_What to work on_: Look below for the line holding "<!-- stream -->" and the line holding "619,1301 616,1310C601,1354 622,1399". Transcribe exactly those lines and all lines between them, nothing more.

_Task inputs_:
──────────
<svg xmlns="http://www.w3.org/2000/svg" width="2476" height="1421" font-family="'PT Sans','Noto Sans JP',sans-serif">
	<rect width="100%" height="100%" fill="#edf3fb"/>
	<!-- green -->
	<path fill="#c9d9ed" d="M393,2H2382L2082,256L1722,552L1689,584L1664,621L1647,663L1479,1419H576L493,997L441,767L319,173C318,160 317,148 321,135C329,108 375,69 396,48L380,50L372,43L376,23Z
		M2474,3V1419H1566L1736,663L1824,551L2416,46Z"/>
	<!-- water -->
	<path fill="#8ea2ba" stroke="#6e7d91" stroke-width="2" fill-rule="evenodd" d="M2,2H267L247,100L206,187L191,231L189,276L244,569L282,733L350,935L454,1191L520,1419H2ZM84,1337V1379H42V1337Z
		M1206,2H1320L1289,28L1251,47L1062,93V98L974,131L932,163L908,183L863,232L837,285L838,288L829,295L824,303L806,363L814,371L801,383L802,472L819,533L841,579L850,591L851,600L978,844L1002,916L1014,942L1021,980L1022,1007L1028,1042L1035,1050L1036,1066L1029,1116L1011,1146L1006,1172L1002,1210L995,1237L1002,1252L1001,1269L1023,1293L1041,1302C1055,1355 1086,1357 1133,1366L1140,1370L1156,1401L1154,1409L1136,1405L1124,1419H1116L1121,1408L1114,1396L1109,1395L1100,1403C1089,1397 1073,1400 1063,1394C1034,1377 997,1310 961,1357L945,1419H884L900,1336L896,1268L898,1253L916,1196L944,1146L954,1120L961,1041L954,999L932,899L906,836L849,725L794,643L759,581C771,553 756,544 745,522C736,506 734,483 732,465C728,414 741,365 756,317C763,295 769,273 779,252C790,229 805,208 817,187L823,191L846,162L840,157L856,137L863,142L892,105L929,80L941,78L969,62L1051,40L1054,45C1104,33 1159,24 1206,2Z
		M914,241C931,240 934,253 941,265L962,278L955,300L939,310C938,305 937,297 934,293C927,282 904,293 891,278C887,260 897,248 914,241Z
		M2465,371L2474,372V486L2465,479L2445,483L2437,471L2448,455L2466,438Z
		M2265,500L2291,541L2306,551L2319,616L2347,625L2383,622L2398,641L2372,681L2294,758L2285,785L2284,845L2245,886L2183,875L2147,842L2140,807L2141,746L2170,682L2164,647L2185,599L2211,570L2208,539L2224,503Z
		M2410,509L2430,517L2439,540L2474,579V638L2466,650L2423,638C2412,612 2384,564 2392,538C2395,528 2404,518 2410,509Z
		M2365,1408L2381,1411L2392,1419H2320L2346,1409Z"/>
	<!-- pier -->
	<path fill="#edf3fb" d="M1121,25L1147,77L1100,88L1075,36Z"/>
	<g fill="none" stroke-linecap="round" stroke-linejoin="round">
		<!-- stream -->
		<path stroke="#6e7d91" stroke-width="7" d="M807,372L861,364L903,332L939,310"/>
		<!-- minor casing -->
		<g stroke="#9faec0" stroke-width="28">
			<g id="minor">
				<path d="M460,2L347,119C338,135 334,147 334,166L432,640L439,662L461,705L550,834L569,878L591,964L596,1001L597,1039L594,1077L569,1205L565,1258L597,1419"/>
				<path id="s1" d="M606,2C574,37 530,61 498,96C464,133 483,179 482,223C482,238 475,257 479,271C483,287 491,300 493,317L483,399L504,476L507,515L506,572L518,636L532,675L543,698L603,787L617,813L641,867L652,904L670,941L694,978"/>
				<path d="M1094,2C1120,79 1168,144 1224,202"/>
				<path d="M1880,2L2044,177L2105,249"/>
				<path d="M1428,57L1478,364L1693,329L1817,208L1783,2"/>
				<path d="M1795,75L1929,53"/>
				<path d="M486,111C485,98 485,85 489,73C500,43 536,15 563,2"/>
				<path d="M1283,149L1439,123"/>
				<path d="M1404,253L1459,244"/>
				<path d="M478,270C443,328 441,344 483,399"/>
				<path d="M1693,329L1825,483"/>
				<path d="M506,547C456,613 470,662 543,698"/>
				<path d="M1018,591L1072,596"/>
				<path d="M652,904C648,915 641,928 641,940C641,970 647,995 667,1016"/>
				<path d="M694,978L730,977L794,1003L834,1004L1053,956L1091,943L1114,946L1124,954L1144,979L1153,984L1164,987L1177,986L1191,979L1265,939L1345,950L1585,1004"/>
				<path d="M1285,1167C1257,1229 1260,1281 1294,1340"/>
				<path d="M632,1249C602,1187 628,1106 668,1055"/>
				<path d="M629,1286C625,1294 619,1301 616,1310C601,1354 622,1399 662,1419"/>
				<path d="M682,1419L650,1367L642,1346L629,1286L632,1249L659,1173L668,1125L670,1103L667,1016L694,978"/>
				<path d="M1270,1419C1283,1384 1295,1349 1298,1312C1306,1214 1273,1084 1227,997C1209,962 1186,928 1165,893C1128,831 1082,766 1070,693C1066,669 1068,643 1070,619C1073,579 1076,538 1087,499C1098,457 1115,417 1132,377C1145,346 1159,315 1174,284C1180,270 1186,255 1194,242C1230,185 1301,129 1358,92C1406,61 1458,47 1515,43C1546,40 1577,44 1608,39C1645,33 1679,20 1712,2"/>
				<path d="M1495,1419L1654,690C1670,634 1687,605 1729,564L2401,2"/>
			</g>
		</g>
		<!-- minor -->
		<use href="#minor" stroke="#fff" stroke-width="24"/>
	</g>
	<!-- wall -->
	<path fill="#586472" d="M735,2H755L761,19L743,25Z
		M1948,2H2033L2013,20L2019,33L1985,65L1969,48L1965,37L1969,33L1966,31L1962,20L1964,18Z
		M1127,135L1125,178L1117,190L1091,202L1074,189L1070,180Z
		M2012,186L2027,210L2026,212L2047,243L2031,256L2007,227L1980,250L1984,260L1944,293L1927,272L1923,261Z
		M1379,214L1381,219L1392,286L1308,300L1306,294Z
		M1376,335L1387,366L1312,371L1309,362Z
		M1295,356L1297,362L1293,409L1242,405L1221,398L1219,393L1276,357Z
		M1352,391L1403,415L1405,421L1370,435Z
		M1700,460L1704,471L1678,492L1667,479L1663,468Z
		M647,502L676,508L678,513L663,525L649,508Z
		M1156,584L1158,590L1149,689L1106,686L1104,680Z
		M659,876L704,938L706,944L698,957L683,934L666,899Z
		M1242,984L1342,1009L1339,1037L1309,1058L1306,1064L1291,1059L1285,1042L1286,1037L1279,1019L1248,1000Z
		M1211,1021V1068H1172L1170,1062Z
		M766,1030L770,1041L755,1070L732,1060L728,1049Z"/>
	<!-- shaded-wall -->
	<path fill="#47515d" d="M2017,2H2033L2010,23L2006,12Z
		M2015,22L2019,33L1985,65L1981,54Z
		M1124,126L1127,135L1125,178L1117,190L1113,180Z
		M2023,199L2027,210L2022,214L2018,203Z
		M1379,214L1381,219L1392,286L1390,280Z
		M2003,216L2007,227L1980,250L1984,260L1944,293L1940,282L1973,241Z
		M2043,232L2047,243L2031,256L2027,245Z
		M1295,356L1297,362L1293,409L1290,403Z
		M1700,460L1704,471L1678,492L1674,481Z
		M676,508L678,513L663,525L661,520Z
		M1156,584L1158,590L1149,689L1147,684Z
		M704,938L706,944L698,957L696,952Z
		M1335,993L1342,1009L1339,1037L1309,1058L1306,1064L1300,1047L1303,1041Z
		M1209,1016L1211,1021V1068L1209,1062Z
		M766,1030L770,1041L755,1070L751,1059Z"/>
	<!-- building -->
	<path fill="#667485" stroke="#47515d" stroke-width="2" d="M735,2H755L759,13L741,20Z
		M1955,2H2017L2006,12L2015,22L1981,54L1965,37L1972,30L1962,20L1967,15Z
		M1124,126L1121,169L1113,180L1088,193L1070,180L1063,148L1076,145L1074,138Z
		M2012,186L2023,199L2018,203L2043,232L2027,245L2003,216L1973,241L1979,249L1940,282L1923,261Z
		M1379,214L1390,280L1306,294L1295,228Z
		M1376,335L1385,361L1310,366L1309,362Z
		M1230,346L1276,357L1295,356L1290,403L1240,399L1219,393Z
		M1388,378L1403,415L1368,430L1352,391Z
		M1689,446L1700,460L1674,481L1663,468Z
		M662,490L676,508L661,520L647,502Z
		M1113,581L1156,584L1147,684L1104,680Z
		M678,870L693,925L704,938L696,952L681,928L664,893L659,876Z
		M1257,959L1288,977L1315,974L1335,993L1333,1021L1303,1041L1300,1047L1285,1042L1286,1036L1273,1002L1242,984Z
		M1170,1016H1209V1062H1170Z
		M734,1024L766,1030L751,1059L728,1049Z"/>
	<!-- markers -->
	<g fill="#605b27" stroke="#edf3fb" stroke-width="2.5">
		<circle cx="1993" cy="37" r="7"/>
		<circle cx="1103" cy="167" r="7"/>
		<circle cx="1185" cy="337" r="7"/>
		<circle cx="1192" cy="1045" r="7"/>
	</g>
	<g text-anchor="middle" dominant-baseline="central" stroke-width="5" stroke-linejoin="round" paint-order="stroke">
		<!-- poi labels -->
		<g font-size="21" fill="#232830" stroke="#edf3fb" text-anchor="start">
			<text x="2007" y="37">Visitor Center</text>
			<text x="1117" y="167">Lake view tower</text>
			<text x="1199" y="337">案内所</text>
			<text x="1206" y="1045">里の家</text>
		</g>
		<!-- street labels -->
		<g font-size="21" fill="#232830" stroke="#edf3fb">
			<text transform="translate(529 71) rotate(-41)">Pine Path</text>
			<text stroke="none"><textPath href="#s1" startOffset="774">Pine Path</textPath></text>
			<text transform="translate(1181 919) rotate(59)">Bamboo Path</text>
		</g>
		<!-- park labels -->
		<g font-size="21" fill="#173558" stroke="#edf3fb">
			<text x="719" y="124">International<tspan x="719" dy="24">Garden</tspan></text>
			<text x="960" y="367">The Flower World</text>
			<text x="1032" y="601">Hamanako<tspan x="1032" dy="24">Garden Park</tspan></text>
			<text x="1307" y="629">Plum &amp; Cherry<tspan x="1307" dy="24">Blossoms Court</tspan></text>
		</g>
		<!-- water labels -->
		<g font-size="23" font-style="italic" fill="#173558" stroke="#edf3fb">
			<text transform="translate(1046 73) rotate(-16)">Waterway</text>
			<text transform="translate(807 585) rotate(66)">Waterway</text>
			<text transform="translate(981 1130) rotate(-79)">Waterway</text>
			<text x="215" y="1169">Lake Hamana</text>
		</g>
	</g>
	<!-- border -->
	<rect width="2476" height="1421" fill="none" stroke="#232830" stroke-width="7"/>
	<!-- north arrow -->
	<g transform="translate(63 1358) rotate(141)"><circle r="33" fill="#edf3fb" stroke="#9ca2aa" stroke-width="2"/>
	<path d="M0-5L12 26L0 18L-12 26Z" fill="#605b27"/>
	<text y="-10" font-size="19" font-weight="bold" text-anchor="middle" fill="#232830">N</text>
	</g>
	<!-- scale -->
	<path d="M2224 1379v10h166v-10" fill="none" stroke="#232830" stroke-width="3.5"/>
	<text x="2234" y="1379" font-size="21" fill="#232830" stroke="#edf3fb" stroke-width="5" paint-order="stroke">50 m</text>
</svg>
──────────
_Task result_:
		<!-- stream -->
		<path stroke="#6e7d91" stroke-width="7" d="M807,372L861,364L903,332L939,310"/>
		<!-- minor casing -->
		<g stroke="#9faec0" stroke-width="28">
			<g id="minor">
				<path d="M460,2L347,119C338,135 334,147 334,166L432,640L439,662L461,705L550,834L569,878L591,964L596,1001L597,1039L594,1077L569,1205L565,1258L597,1419"/>
				<path id="s1" d="M606,2C574,37 530,61 498,96C464,133 483,179 482,223C482,238 475,257 479,271C483,287 491,300 493,317L483,399L504,476L507,515L506,572L518,636L532,675L543,698L603,787L617,813L641,867L652,904L670,941L694,978"/>
				<path d="M1094,2C1120,79 1168,144 1224,202"/>
				<path d="M1880,2L2044,177L2105,249"/>
				<path d="M1428,57L1478,364L1693,329L1817,208L1783,2"/>
				<path d="M1795,75L1929,53"/>
				<path d="M486,111C485,98 485,85 489,73C500,43 536,15 563,2"/>
				<path d="M1283,149L1439,123"/>
				<path d="M1404,253L1459,244"/>
				<path d="M478,270C443,328 441,344 483,399"/>
				<path d="M1693,329L1825,483"/>
				<path d="M506,547C456,613 470,662 543,698"/>
				<path d="M1018,591L1072,596"/>
				<path d="M652,904C648,915 641,928 641,940C641,970 647,995 667,1016"/>
				<path d="M694,978L730,977L794,1003L834,1004L1053,956L1091,943L1114,946L1124,954L1144,979L1153,984L1164,987L1177,986L1191,979L1265,939L1345,950L1585,1004"/>
				<path d="M1285,1167C1257,1229 1260,1281 1294,1340"/>
				<path d="M632,1249C602,1187 628,1106 668,1055"/>
				<path d="M629,1286C625,1294 619,1301 616,1310C601,1354 622,1399 662,1419"/>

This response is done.